I think the discomfort with this situation comes from very foundational conservative thinking. It is a tenent of conservatism that a well ordered and correct society should resemble a pyramid: there should be a few people with wealth, privilege and power (political and otherwise) at the top, supported by a broad base of people with less wealth and less power at the bottom. Including noncitizens in voting upsets this hierarchical model, where outsiders oughtn’t have any political clout at all.
But there’s another element of conservative ideology that is violated by including noncitizens in the electoral process. It is zero-sum thinking that posits any gain for one group results in a loss to another. So handing out rights and and opportunities for political participation will diminish the the rights and opportunities for the rest of us.

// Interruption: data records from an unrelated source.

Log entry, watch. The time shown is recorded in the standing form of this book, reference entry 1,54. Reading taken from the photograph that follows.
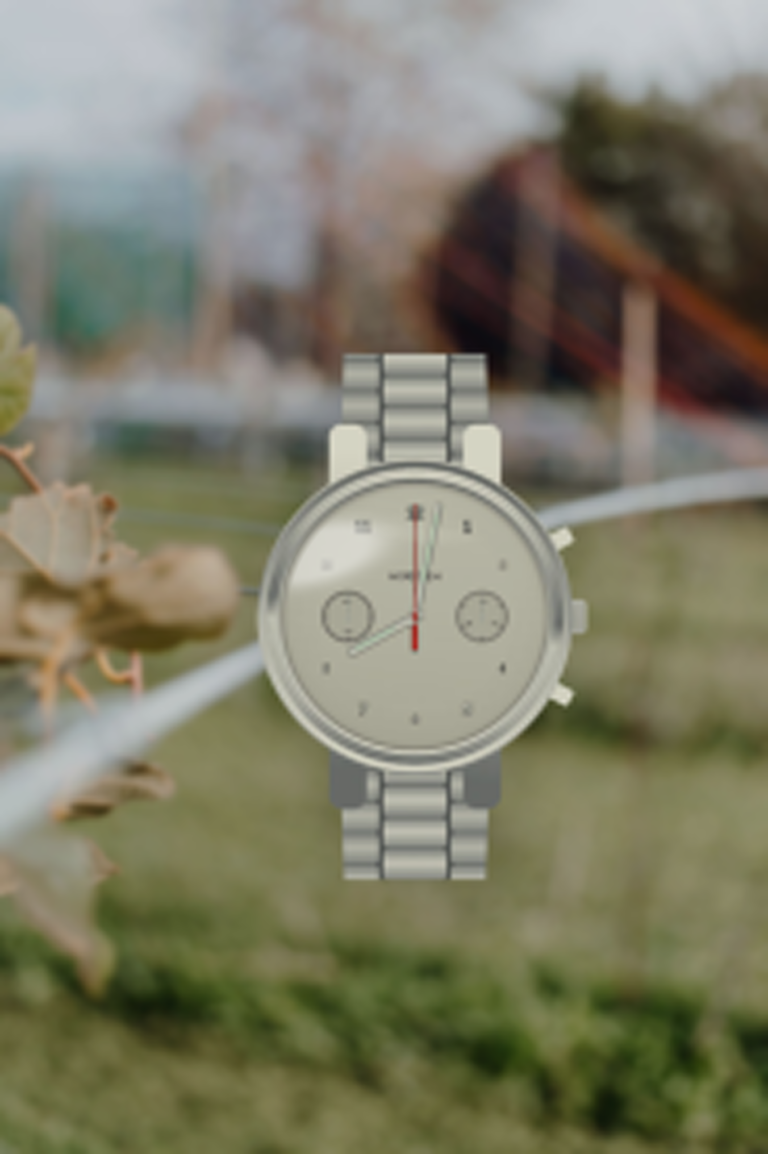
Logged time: 8,02
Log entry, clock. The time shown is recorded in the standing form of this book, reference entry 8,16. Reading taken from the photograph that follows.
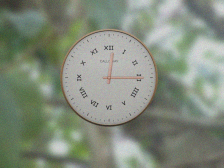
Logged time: 12,15
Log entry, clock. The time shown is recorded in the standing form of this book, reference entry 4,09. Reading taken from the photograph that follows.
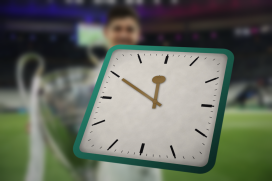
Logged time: 11,50
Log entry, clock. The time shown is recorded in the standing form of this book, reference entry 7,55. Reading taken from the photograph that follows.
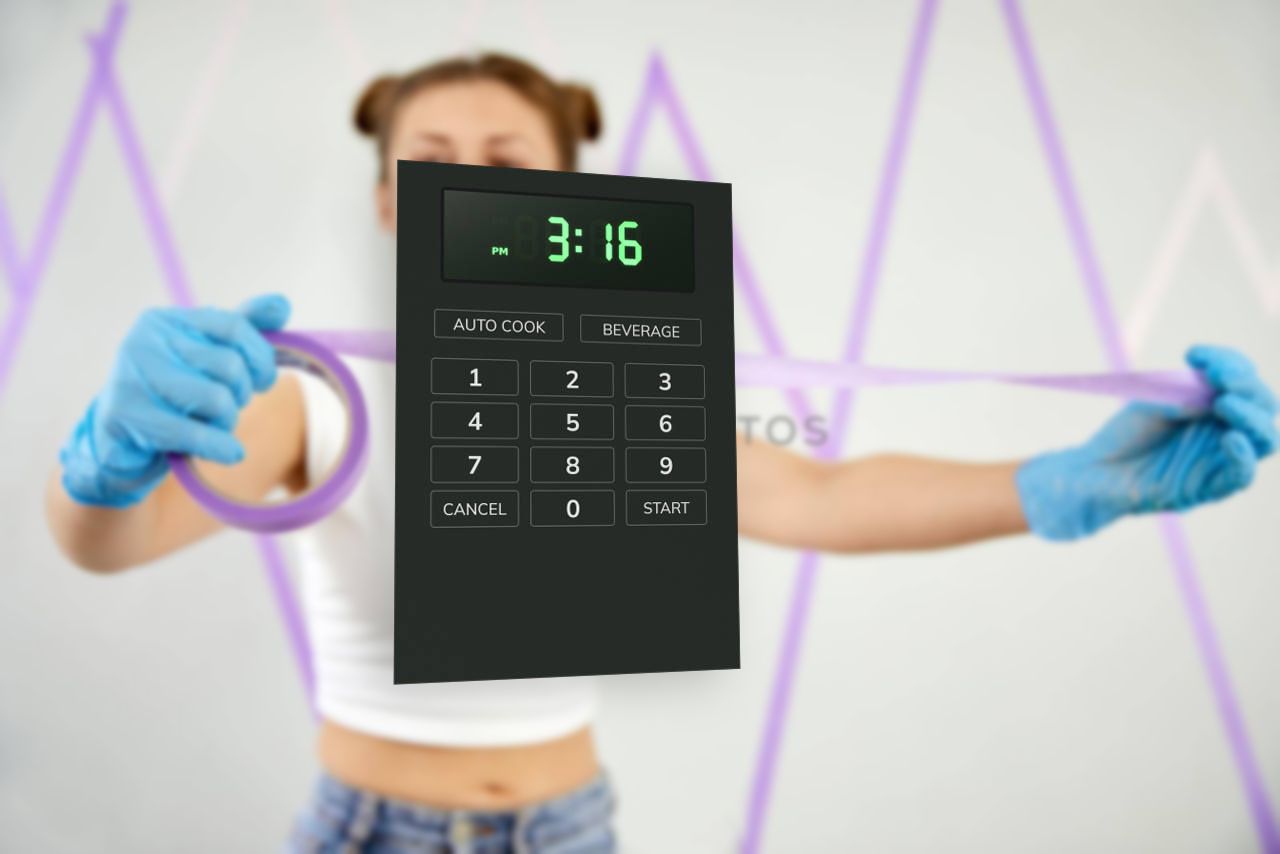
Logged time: 3,16
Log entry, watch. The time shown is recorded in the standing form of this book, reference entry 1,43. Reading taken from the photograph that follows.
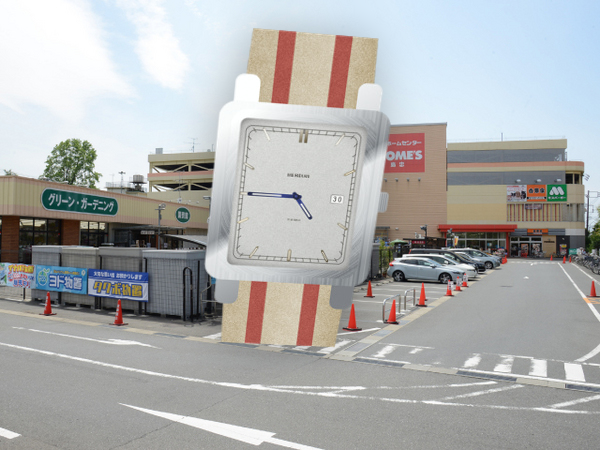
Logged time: 4,45
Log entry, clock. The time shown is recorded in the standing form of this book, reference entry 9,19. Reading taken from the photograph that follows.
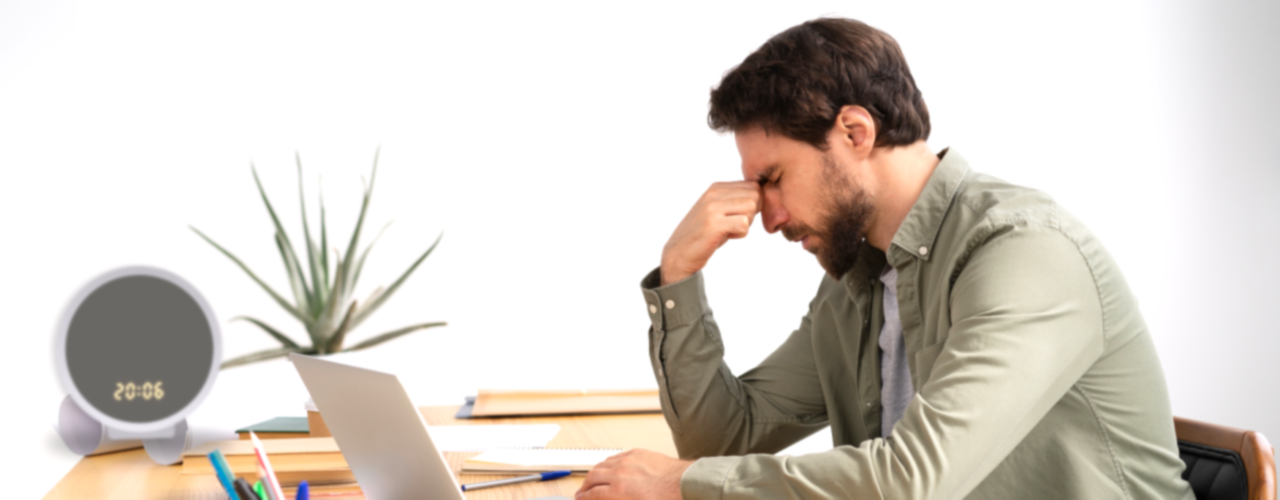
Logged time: 20,06
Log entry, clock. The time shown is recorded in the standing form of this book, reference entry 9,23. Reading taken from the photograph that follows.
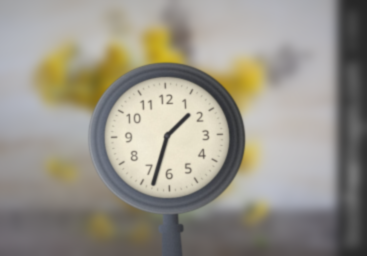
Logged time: 1,33
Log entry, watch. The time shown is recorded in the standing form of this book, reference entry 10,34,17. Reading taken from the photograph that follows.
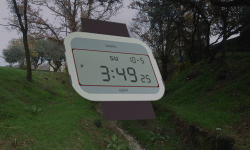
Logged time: 3,49,25
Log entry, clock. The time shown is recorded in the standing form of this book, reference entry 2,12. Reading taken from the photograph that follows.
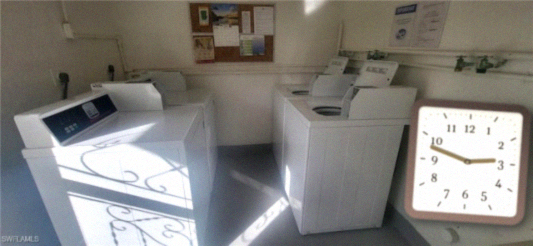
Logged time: 2,48
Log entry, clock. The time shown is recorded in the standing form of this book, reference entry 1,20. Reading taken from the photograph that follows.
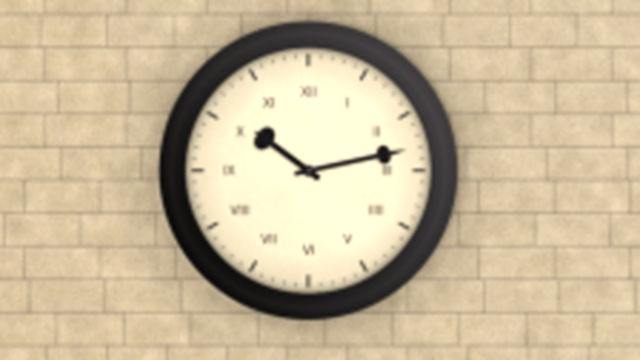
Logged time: 10,13
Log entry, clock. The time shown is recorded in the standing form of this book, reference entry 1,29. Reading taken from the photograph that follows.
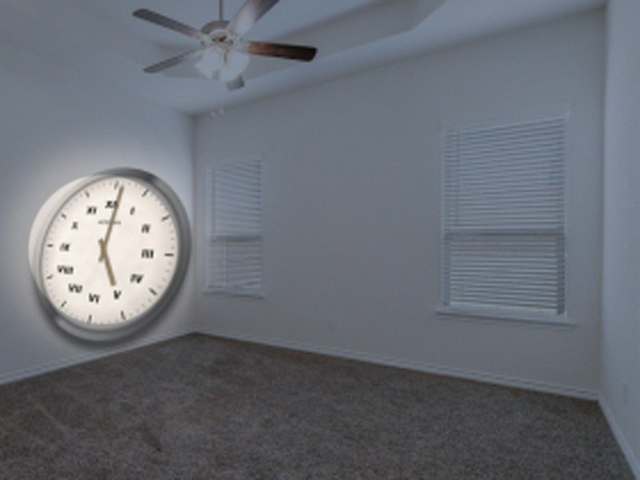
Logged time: 5,01
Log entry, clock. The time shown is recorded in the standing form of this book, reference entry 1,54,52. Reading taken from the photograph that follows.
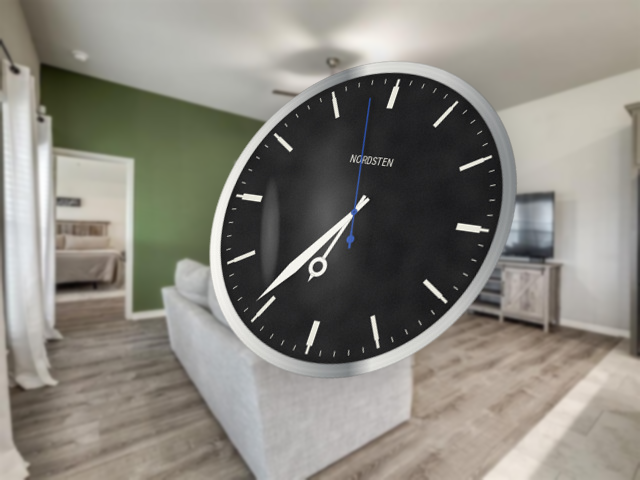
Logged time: 6,35,58
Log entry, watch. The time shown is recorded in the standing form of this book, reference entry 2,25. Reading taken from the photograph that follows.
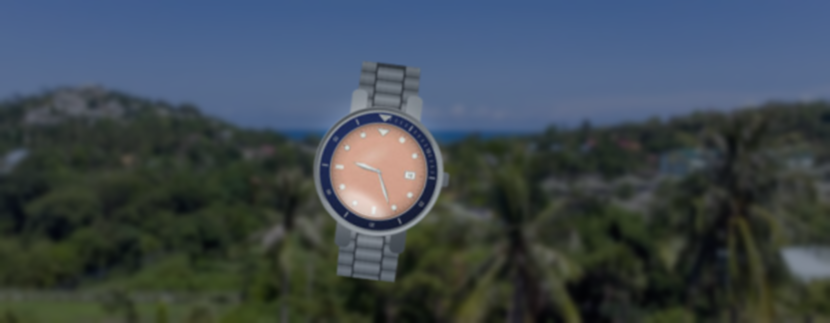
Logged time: 9,26
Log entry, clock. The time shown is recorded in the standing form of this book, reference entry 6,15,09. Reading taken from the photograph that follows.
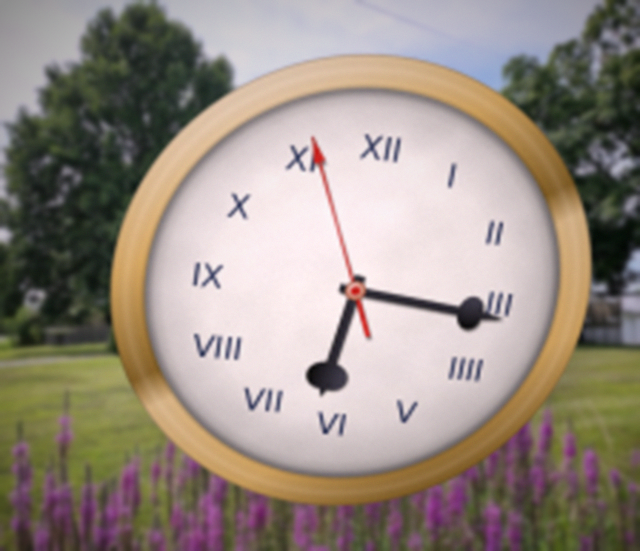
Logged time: 6,15,56
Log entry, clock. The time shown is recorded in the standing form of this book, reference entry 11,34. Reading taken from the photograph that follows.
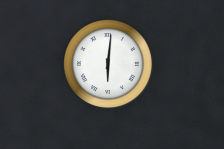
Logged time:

As a leftist, I can understand this reasoning and see this it is really a functional way of organizing and dealing with people and situations, as long as you are ok with the consequences of of the hierarchal model. I feel that the advantages of such an approach are far outweighed by the disadvantages. I personally don’t think it’s worth it to accept those consequences, nor do I think zero-sum applies well to issues like rights or matters of common good.
wintermute_oregon@lemm.ee 8 months ago
No, it isn’t. I have never heard that from a conservative at all.
Bongo_Stryker@lemmy.ca 8 months ago
Well either you’re not familiar with the regressive underpinnings of modern social conservatism or you want to deny it for some reason, but either way it doesn’t manke me wrong.
wintermute_oregon@lemm.ee 8 months ago
Let’s see your citation for that, otherwise it’s made up garbage.
Bongo_Stryker@lemmy.ca 8 months ago
So for those of you reading along at home this is where wintermute tries to hijack the conversation off the rails into some far off-topic tangent by demanding I teach him about the origins of modern conservatism by going all the way back to Edmund Burke, but no matter what I put forth he’s going to probably not read it and say it’s not valid or “just as I thought, made up garbage” and act like he has somehow invalidated my whole explanation of why people don’t want noncitizens on an elections commission.
So then yeah sure maybe I’m wrong about the whole thing. But why then, why is it a problem that a noncitizen is on an election commission? Why would someone be upset with that, or noncitizens voting in local elections? Either because they are against democracy and don’t believe in voting or for some other mysterious reason. No reason is given. Maybe I’m right and it’s because social stratification is seen as the natural order of things based on individual choices, and to give political power to outsiders is seen as unnatural and disruptive social engineering leading to anarchy and chaos. That’s pretty much what Joseph de Maistre said but hey I’m not here to teach history or connect dots for people who just want to argue.